We cannot pray for peace without justice. Psalm 34:14 says “seek peace, and pursue it.” The pursuit of peace is the path of justice. Justice demands that the violence of murder be accounted for. Justice demands that the systemic subjugation and killing of black persons in America be stopped. Justice demands that the cries of the oppressed, through chants and signs to rocks and flames be heard. Be listened to. Be understood. Not simply condemned without accountability for the death and violence that has already taken place.

If you are like me, wanting to speak for justice but afraid to do so, please do one thing: stop simply “praying for peace.” If you want peace, as everyone knows, work for justice. Look to the prophets and preach on justice. Look to your community and find ways of working for justice. Amplify the voices of the oppressed in your community and share their stories (with their permission, of course—or better yet, invite others to come share their stories) with your congregation.  

We can pray for peace, but only if we first have truly worked for justice.
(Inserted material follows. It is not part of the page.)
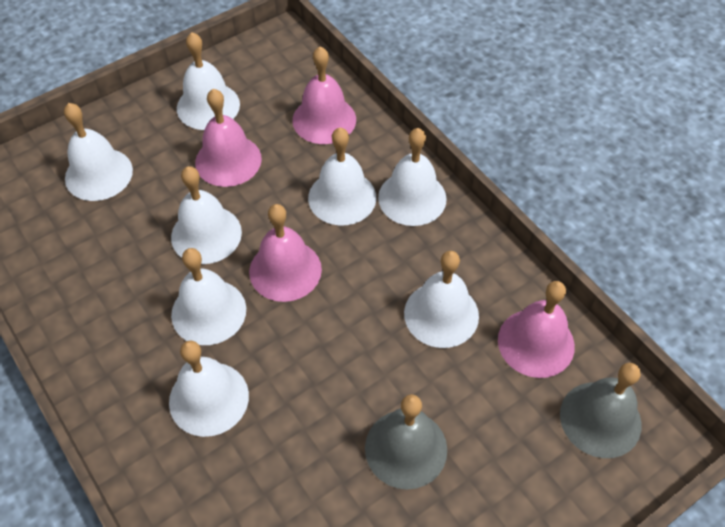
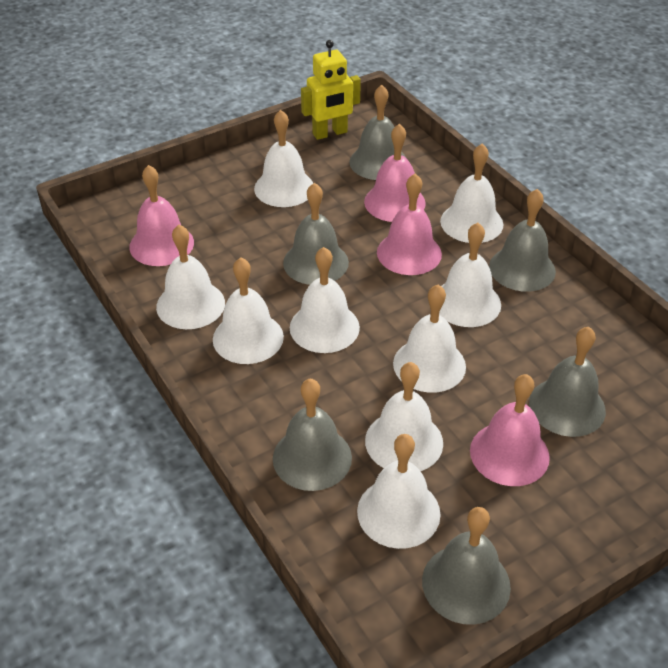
grey bell: 2 -> 6
white bell: 8 -> 9
yellow robot: 0 -> 1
Otherwise, our attempts at peace are just to make ourselves, often white Christians, feel better and safer, instead of lifting up the oppressed and seeking justice, as Christ called us to do.

Educating Ourselves on Racism

By Rev. Mindi

Once again, I am going to make an assumption that most of the readers of this blog are white.
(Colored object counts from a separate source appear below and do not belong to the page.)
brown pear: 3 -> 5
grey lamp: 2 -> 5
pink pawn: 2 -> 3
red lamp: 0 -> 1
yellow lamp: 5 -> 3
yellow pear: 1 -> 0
Once again, I am going to raise the issue that we need to educate ourselves (read: white congregations) on racism in America, that racism is still alive and well, and that we white Christians need to listen.

The events in Ferguson, Missouri go to show us that racial profiling and anti-blackness are systemic. This is not just the beliefs of a few racists in a town far away. This is a systemic way of thinking that infiltrates our education, economic and prison systems. You probably have heard about the school-to-prisons pipeline before.
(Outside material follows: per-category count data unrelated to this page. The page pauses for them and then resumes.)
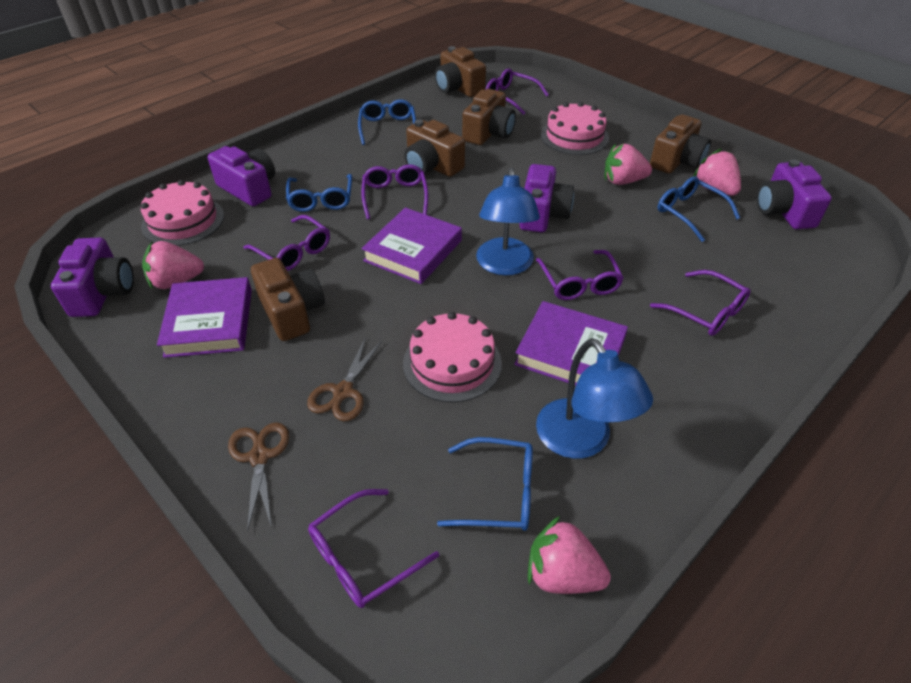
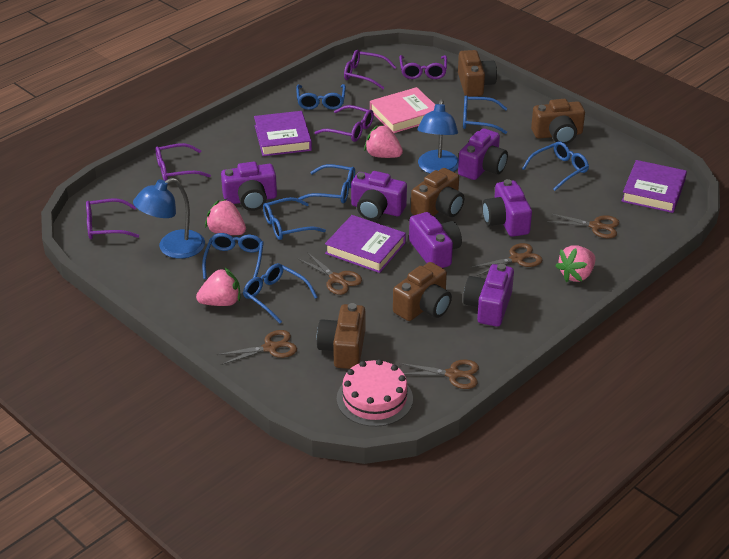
blue glasses: 4 -> 7
brown scissors: 2 -> 5
pink book: 0 -> 1
pink cake: 3 -> 1
purple camera: 4 -> 6
purple glasses: 6 -> 5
Black leaders have been using Twitter and other social media to inform the public about what really is happening in Ferguson and what is continuing to happen. The hashtag #FergusonSyllabus has been an excellent and eye-opening tool to learn how to talk about systemic police violence towards black individuals. The resources being shared across the country include historic resources about slavery and Jim Crow, personal experiences of black women and black men, the history of police violence in the United States, and continued discourse in civil rights.

Our mainly-white congregations need to be using these resources too. First, clergy and lay leaders need to familiarize themselves with recent history and see that the latest events of police violence are part of a systemic history of violence towards black people in the United States. We need to understand ourselves and then bring this to our congregation, in Sunday School and in the pulpit.

Secondly, our congregations need to become involved in anti-racist work. Partnering with local organizations already doing this work is key. Find other churches to connect with as well. But do this after you have done the educational piece first.

Thirdly, listen. Hear all the stories that are often not front-page news. Listen to your community members. It is easy for us to ignore stories and reports when they don’t affect us. I know that I still fall short and fail to listen when I hear stories that affect my neighbors of color.

Fourthly, remember your Scriptures. Remember the stories of Joseph in prison, the Hebrew people in slavery, the exile and return. Remember Daniel and the Hebrew children. Remember Jesus. How does the Gospel speak in these times? Who does the Bible call us to listen to?

Don’t let this fade away as Ferguson fades from the news. Take up the challenge to remember Ferguson, to remember Michael Brown and keep his family in your prayers, and to work for justice for all.